Uma das donzelas levantou e se dirigiu ao balcão onde estavam os dois rapazes.
― Meu querido, seja cortês e me dê um gole dessa sua bebida. E, garçom, você não tem nenhum CD do Raulzito aí? Essa gritaria tá enchendo o saco.
Pedro, lançou um olhar nada amistoso à mulher e disse:
― Por que você não volta pra maldita sociedade alternativa de onde você nunca deveria ter saído e me deixa tomar minha bebida sossegado?
Consternada, a senhora retrucou:
― Olha aqui, seu bostinha, eu tenho idade para ser a sua mãe!
― Pois é, só que a minha mãe deve estar na casa dela neste momento fingindo que eu não existo. Por que a senhorita não faz o mesmo?

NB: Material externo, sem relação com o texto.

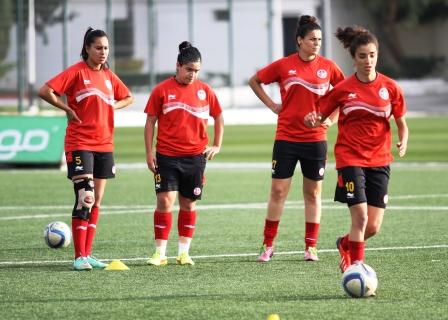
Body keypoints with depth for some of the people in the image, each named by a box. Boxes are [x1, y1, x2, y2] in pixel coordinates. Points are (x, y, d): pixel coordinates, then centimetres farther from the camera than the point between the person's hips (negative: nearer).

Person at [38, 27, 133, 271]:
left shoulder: (108, 76, 11)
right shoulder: (76, 72, -7)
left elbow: (127, 98, 28)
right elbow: (45, 91, -16)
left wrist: (111, 107, 9)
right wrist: (68, 109, -11)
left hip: (104, 145, 7)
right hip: (80, 145, -7)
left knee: (96, 201, 8)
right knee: (85, 199, -15)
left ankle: (87, 254, 14)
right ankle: (80, 257, -11)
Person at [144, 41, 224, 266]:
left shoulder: (204, 91, 5)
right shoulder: (162, 90, -2)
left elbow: (219, 118, 17)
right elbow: (150, 122, 3)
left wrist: (216, 146, 10)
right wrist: (149, 153, -2)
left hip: (195, 156, 3)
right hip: (166, 156, -2)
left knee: (189, 204, 7)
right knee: (165, 201, -10)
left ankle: (184, 252, 15)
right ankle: (160, 252, -5)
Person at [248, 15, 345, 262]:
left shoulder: (328, 67, 0)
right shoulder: (283, 66, -2)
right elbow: (254, 81, 11)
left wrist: (333, 118, 3)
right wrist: (271, 105, 3)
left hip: (316, 138, 1)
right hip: (286, 138, -1)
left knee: (313, 193, 6)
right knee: (278, 190, -1)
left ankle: (311, 247, 12)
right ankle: (268, 245, 7)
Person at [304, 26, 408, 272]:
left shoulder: (390, 88, 1)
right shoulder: (342, 89, -3)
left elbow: (402, 124, 8)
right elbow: (319, 117, 5)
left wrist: (403, 142, -13)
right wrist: (312, 120, -19)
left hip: (379, 161, 2)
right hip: (350, 159, -2)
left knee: (374, 227, 1)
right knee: (360, 217, -17)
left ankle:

A outra mulher, que estava sentada lá no canto, levantou-se, dirigiu-se ao balcão, agarrou Marcel por trás, tascou-lhe uma úmida lambida em sua orelha cheia de cera e disse:
― Querido, que tal se nós pegássemos algumas cervas e uma garrafa de vodca e fossemos para a minha casa nos divertir?
Marcel, aceitando o picante convite, levantou-se e foi com a mulher.
Pedro, agora sem o seu amigo, dirigiu-se a outra senhora:
― Dona, sente-se aí que eu lhe pago uma dose.